*** Material shown Section Begins ***
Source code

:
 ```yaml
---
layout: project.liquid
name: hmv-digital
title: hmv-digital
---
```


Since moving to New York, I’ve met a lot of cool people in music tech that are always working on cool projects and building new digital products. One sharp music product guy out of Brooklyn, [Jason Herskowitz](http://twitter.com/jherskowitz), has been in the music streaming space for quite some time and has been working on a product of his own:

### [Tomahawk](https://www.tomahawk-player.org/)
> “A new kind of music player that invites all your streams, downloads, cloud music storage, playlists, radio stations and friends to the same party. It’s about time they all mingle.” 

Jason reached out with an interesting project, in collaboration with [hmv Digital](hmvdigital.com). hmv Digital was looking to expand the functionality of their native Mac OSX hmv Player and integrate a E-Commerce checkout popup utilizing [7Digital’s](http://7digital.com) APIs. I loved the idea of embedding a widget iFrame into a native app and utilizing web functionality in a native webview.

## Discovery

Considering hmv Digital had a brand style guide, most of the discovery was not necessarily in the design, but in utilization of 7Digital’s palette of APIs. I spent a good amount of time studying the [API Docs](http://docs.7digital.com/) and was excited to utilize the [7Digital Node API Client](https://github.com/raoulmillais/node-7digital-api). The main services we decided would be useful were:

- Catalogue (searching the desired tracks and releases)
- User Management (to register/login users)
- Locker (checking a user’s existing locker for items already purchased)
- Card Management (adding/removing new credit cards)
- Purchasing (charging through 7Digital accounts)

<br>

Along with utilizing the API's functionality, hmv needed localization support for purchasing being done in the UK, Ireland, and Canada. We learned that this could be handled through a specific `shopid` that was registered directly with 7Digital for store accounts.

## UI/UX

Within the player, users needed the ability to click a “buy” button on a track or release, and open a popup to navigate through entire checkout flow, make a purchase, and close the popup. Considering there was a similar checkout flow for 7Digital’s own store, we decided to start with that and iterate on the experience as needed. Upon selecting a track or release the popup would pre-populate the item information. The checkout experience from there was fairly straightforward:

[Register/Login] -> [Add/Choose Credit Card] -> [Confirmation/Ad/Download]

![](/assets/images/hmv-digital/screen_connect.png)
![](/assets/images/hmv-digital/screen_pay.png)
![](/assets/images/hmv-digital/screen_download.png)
*** Material shown Section Ends ***
* What to do:
When you reach the line with "### [Tomahawk](https://www.tomahawk-player.org/)" in the records above, start writing out lines exactly, and stop once the line with "## Discovery" has been written; include nothing else.

* Result for this task:
### [Tomahawk](https://www.tomahawk-player.org/)
> “A new kind of music player that invites all your streams, downloads, cloud music storage, playlists, radio stations and friends to the same party. It’s about time they all mingle.” 

Jason reached out with an interesting project, in collaboration with [hmv Digital](hmvdigital.com). hmv Digital was looking to expand the functionality of their native Mac OSX hmv Player and integrate a E-Commerce checkout popup utilizing [7Digital’s](http://7digital.com) APIs. I loved the idea of embedding a widget iFrame into a native app and utilizing web functionality in a native webview.

## Discovery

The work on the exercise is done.